My best friend is still in Dallas, so the first year after my dad moved home, my daughter and I flew down and spent the week with her, which is in the record books as one of my most favorite vacations, naturally.
The year after that, my husband was downsized and forced to make a career change and we decided not to spend the money to take a full spring break, so we spent three days in Cincinnati instead. It’s a short trip from where we live, lodging is not expensive, and they have a wonderful zoo and golf courses and restaurants right on the river.
Then came 2020 and of course all plans were cancelled.
As 2020 rolled to a close, we were still uncertain about what we’d do regarding travel the next year. And then a friend suggested we join them on their vacation to North Myrtle Beach in South Carolina, a place I had never been before. (Which is weird, for the record, because, as I’ve learned since, South Carolina rivals Florida regarding the number of Michiganders who vacation there.)
We’d have our own room, we’d be on the ocean; easy enough to social distance and still enjoy a week at the beach.
I. Was.
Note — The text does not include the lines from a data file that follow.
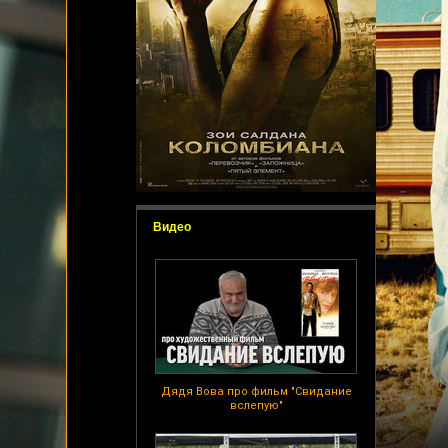
Видео
Дядя Вова про фильм "Свидание
вслепую"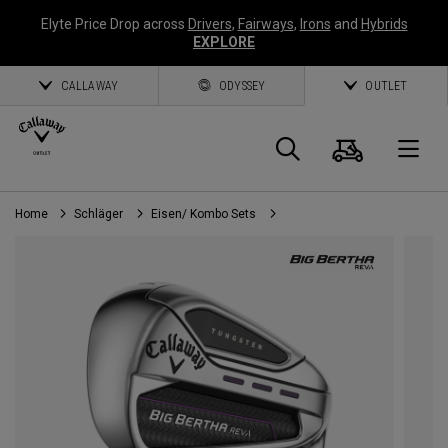
Elyte Price Drop across
Drivers
,
Fairways
,
Irons
and
Hybrids
EXPLORE
CALLAWAY
ODYSSEY
OUTLET
Warenk
Suche
O
Home
Schläger
Eisen/ Kombo Sets
Callaway
Golf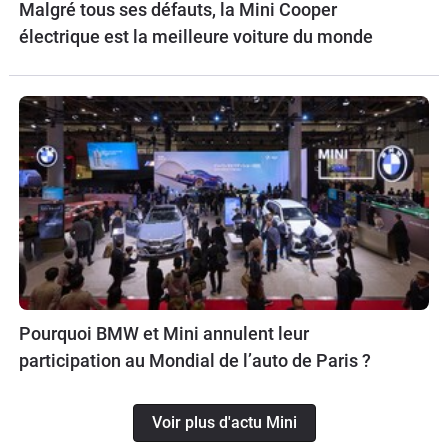
Malgré tous ses défauts, la Mini Cooper
électrique est la meilleure voiture du monde
Pourquoi BMW et Mini annulent leur
participation au Mondial de l’auto de Paris ?
Voir plus d'actu Mini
So. In.
Not only was I in because I could wake up to the sound of the ocean lapping at the beach every morning and because I could walk on the beach every day and because day drinking was expected and because I wouldn’t be confined to the four walls of my own home, which are all valid enough reasons; I was in because I realized we had never taken a full-on spring break vacation since we’ve been married.
(At this point in the conversation, my husband inevitably points out the trip to Cinci, but that was three days and was a last minute decision because we hadn’t planned any vacation that year. Doesn’t count, in my book.)
So yeah, we went on an actual vacation where you pay for your own lodging and you do touristy stuff and a maid cleans your room.
Oh, and where they have these amazing coffee makers in your room, which is the actual reason for writing this blog post.
On the first morning I woke up in my vacation room with the sounds of the vacation ocean rolling in my ears, I had to figure out how to master what was an intimidating piece of equipment. To the point where, if they had not had instructions with pictures perched on the counter next to it, I might have had to wander downstairs to the lobby to find caffeine.
Luckily, I muddled through, and by the second day of vacation, I was convinced this was the greatest coffee maker on the planet, and come the end of the week, I dreaded leaving it almost as much as I didn’t want to leave the ocean itself.
I posted on social media about this coffee maker. I talked about this coffee maker. I longed for this coffee maker.
And then, flash forward to Mother’s Day, and guess what my husband gave me?
Yep. THE VACATION COFFEE MAKER.
What a fun, unexpected surprise! So this morning I sat here and typed out this post while sipping vacation coffee from one of my many bookish cups, looking forward to all the words I will manage thanks to this wonderful gift.
Oh, and as if that wasn’t enough, my daughter wrote a poem about our many, many trips to Louisiana, and she framed it and presented it to me, which also felt so utterly perfect for this particular Mother’s Day.
So here I am, blogging for the first time in five months, and it’s all happy, cheery, good news!
I think now I should sign off and get to work torturing a few characters. Before I give them a happy ending, of course.